My happiness is more brittle than I’d prefer. You know what? That’s a non-problem. If it slides back toward depression, that is a problem. Not now, though. Grad school encourages us to make peace with being miserable, a kind of paradoxical masochistic Schadenfreude. The loneliness of the adjunct makes it worse. That doesn’t mean quitting the academy is a free pass to rainbows and unicorns. Mental gymnastics to sell ourselves on our own happiness aren’t any more worthwhile just because we’ve left the system that encourages them.
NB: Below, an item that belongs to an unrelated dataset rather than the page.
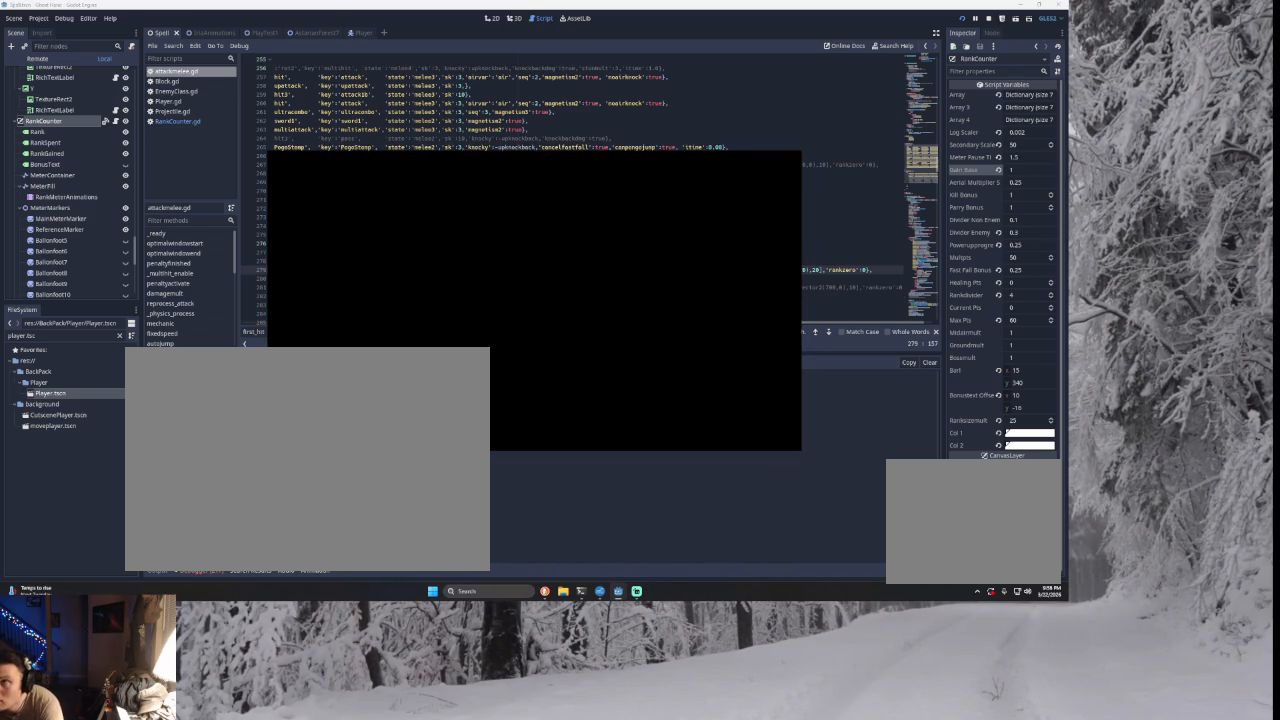
{"buttons": [], "left_stick": "right", "right_stick": "center", "events": [[267, "left_stick", "right"]]}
In, out, or in-between, academia inspires a weird self-absorption. At its best, this enables useful introspection. At its worst, well…one can find himself turning the question of intake fan vs. clogged radiator into something existential. It’s just a car, dude, not a referendum on your success as a human being. Perspective has to come back in one way or another. Having nonacademic friends helps. Having kids helps (sometimes—my seven-year-old has turned bedtime literally into a brawl lately).

Sometimes, perspective comes when life smacks you upside the head with something real. After a few days off, I am back at the middle school where I spent six weeks. Yesterday, I was there as one of four extra subs called in as reinforcements after the unexpected death of one of the school’s math teachers. The teacher was 29, in his first year of teaching, and had many layers of connection with the school. He’d been a student there. His mother taught history there for decades. He’d been part of both sixth and eighth grade classrooms this year. Staff and students were wrecked. It was my job to help fill in the gaps as teachers and students helped each other get through the day, whether that meant covering a classroom or escorting students to the crisis center in the library. After most of two months, I know these students. I know many of the teachers (although I knew the deceased only in passing). It hurt to see them suffer, to see one of my class clowns come into the library barely able to finish a sentence.
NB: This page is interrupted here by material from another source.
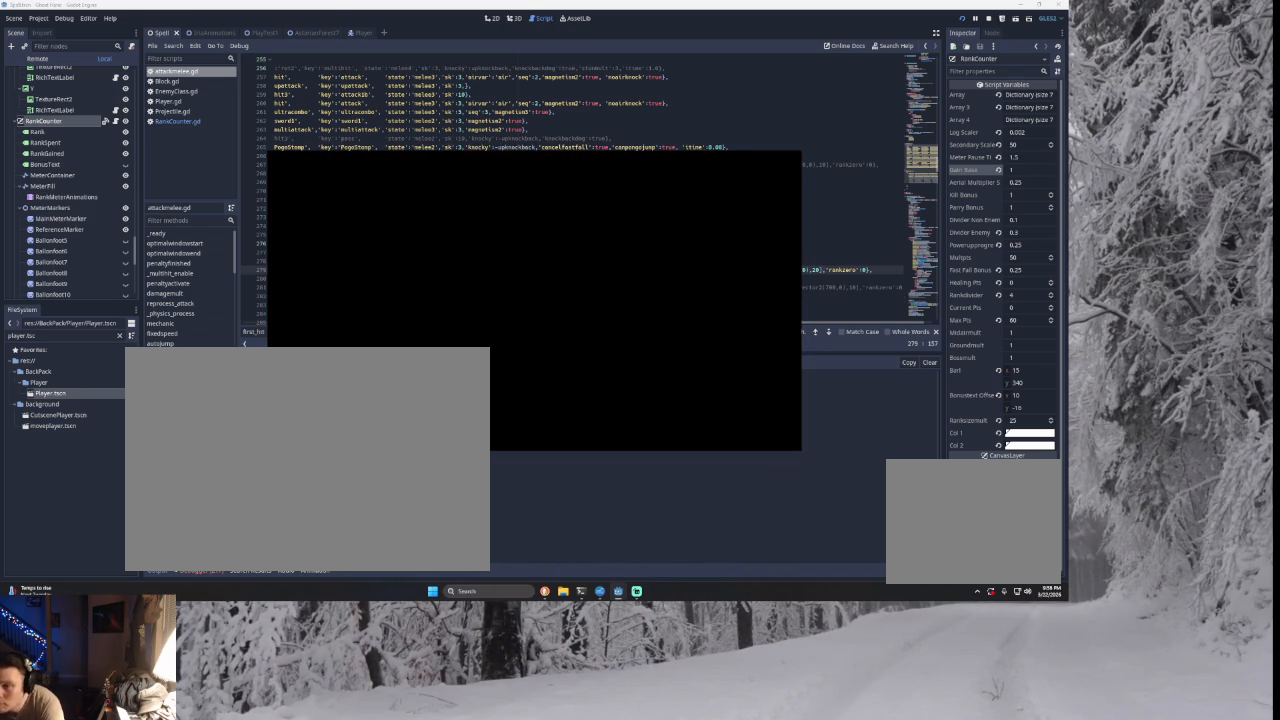
{"buttons": [], "left_stick": "center", "right_stick": "center", "events": [[267, "left_stick", "center"]]}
I ended the school day standing next to the makeshift memorial set up in the courtyard. Students added notes and cards to the ones already piled on it. (They avoided covering up the neck ties.) Many of them took pictures with their phones. One student, trailing the end-of-day exodus, sketched a sincere but embarrassed bow as she dashed to catch her bus.
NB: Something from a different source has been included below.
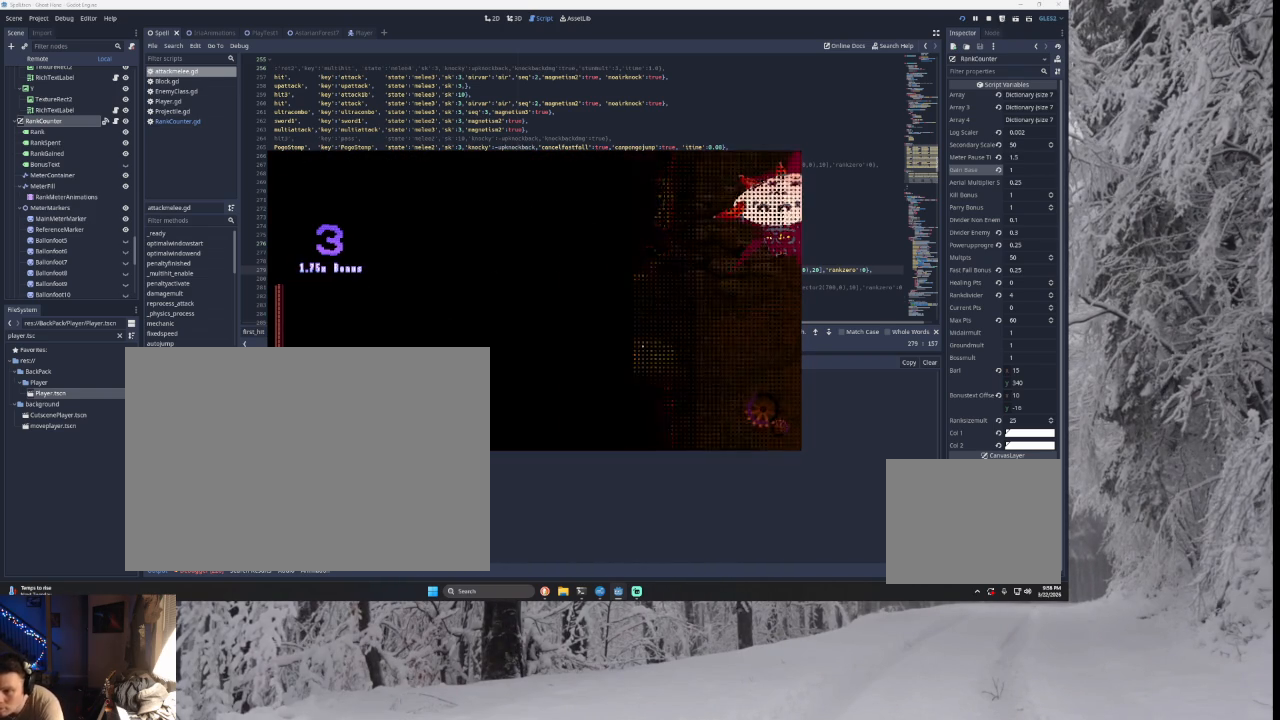
{"buttons": [], "left_stick": "right", "right_stick": "center", "events": [[300, "left_stick", "right"]]}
When the building was clear, I signed out, got in the car, and drove home. When I got there, I didn’t quite collapse, but it was close. I was empty, drained by the day. I cried some. I made my kids give me hugs and explained what had happened to my son. He immediately wanted to make a card for the teacher’s family. I thought about what I could do, what it meant to be a teacher…what death meant to a 13-year-old. I thought about happiness and about grief and ephemerality. I was reminded that death is one of those things even poetry fails to touch.

Later that night, I discovered the kids had knocked our iPad to the floor and stepped on it, cracking the screen. It didn’t worry me.